Try it: Exactly how many lines below mention "document"? Answer with that number alone.

[Saved data entries]
════════════════════
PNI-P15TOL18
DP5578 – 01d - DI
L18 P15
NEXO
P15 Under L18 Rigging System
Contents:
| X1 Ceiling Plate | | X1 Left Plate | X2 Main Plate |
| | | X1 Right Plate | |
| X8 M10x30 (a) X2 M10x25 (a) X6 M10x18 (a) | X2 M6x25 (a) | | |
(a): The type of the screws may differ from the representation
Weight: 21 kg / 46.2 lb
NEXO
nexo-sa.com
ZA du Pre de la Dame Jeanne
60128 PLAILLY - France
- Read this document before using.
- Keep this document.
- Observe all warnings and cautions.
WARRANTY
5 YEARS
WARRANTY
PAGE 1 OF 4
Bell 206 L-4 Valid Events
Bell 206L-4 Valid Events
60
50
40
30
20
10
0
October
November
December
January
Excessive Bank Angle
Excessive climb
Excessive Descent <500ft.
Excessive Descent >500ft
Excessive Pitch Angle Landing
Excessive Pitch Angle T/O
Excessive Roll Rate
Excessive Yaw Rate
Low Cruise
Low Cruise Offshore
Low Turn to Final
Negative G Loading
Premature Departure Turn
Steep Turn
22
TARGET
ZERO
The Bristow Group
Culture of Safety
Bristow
════════════════════
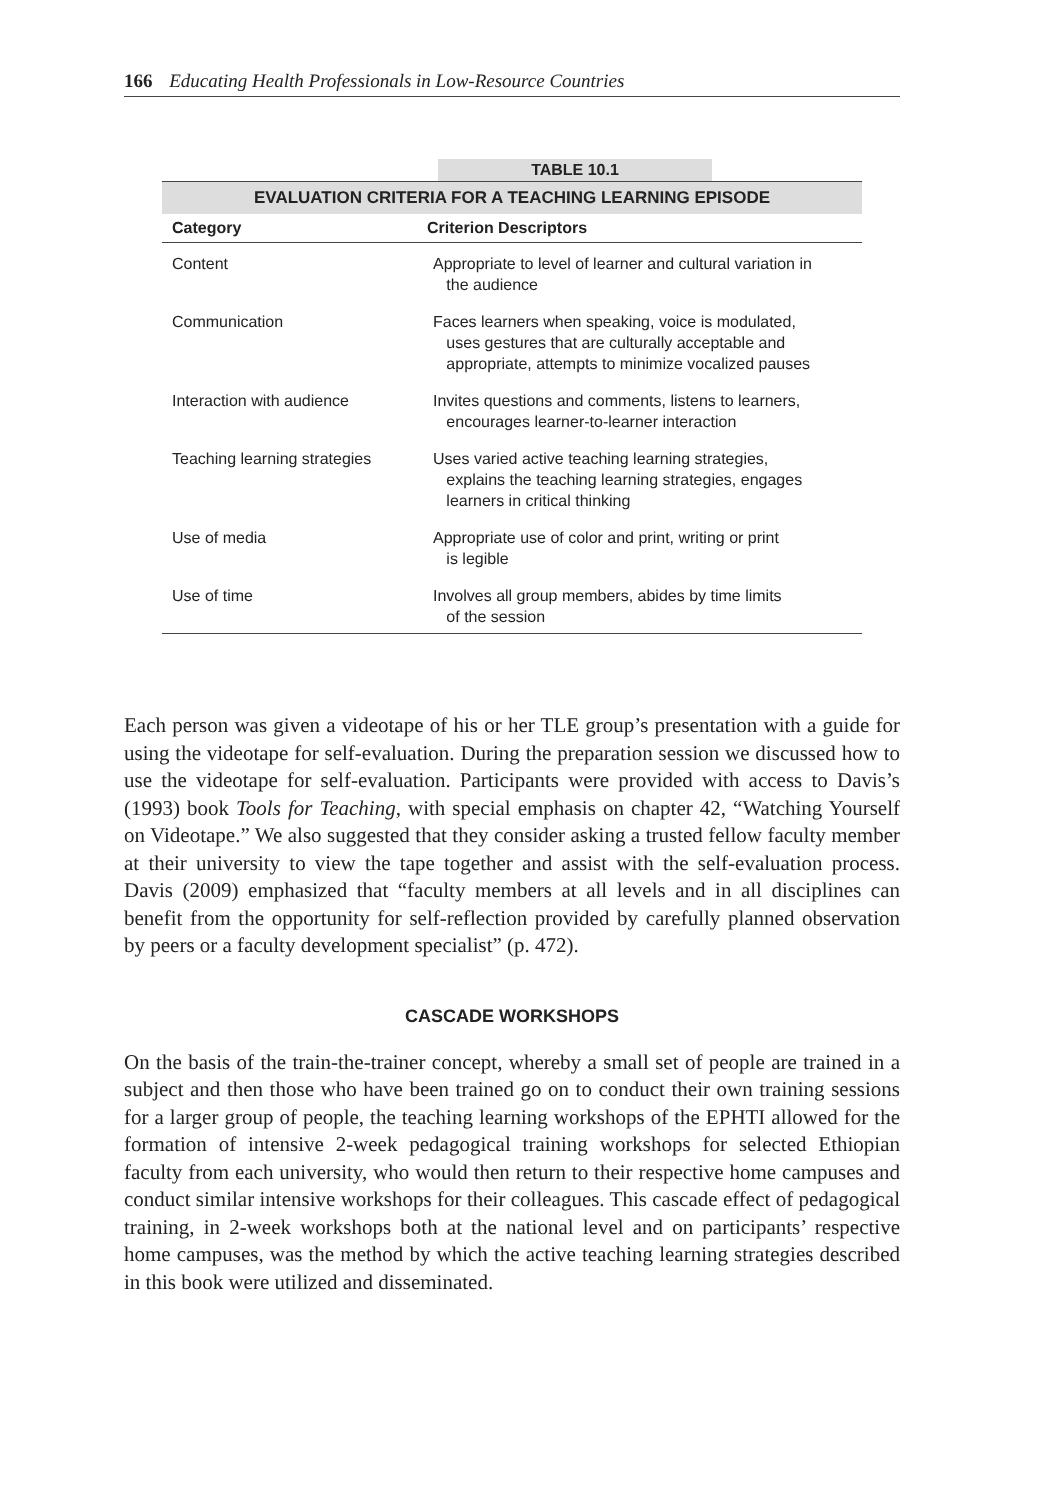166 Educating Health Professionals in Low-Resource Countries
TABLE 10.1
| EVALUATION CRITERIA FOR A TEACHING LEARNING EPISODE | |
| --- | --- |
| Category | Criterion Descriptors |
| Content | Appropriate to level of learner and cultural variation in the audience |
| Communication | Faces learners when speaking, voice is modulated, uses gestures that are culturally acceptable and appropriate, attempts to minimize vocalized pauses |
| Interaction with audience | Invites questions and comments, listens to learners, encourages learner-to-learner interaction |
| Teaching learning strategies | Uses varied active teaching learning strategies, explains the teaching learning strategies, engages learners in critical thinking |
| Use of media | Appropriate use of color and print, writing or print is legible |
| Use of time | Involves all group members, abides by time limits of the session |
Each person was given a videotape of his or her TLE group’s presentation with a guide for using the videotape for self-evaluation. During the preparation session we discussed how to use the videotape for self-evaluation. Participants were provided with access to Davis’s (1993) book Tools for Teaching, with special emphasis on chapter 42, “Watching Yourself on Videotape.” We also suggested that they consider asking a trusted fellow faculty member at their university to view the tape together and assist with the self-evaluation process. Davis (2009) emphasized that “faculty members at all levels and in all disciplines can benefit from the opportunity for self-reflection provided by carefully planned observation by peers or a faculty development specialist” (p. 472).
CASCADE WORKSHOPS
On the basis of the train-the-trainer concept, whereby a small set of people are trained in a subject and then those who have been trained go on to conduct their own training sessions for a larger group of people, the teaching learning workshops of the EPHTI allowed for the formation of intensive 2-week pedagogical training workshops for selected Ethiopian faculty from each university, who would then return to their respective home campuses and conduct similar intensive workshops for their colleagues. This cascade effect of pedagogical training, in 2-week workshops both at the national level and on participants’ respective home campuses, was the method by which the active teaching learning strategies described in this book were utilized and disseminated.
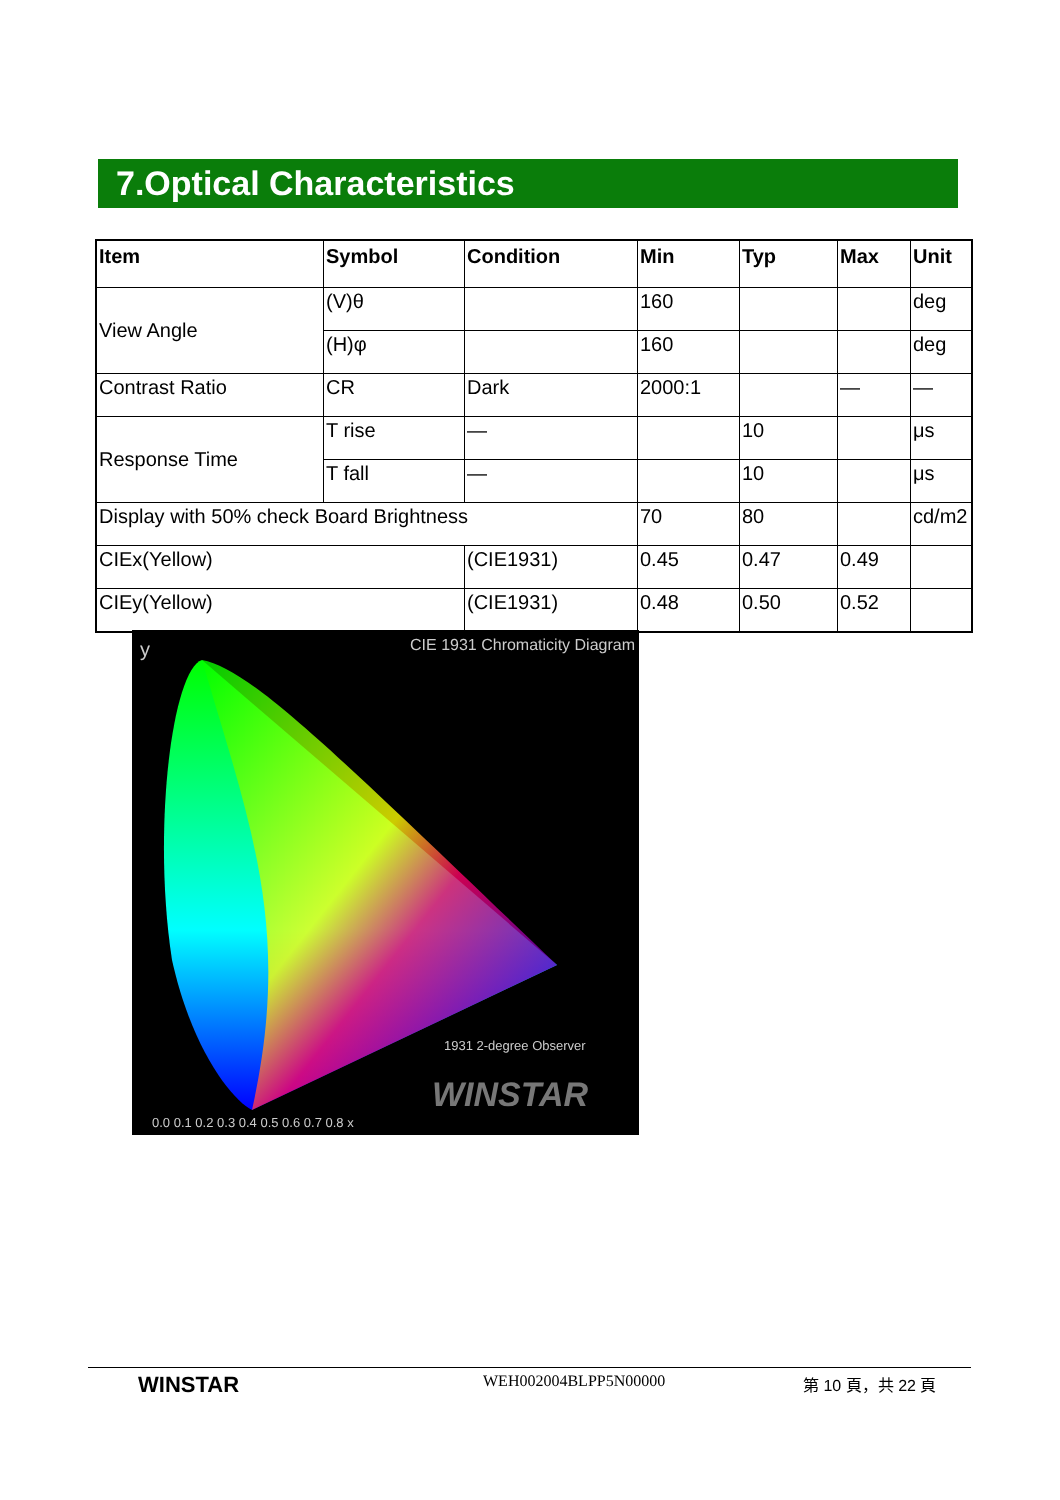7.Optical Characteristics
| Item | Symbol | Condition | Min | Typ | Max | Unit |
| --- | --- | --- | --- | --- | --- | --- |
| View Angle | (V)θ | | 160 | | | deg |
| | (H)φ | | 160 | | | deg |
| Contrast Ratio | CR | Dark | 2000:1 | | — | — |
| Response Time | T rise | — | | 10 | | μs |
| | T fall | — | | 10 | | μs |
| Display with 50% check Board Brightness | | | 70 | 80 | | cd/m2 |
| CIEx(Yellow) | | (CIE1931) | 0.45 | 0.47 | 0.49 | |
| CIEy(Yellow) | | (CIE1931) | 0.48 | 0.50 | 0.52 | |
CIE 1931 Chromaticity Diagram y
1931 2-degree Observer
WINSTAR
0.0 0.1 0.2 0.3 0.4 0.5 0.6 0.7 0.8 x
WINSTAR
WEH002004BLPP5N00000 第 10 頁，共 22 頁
════════════════════
Response to this exercise: 2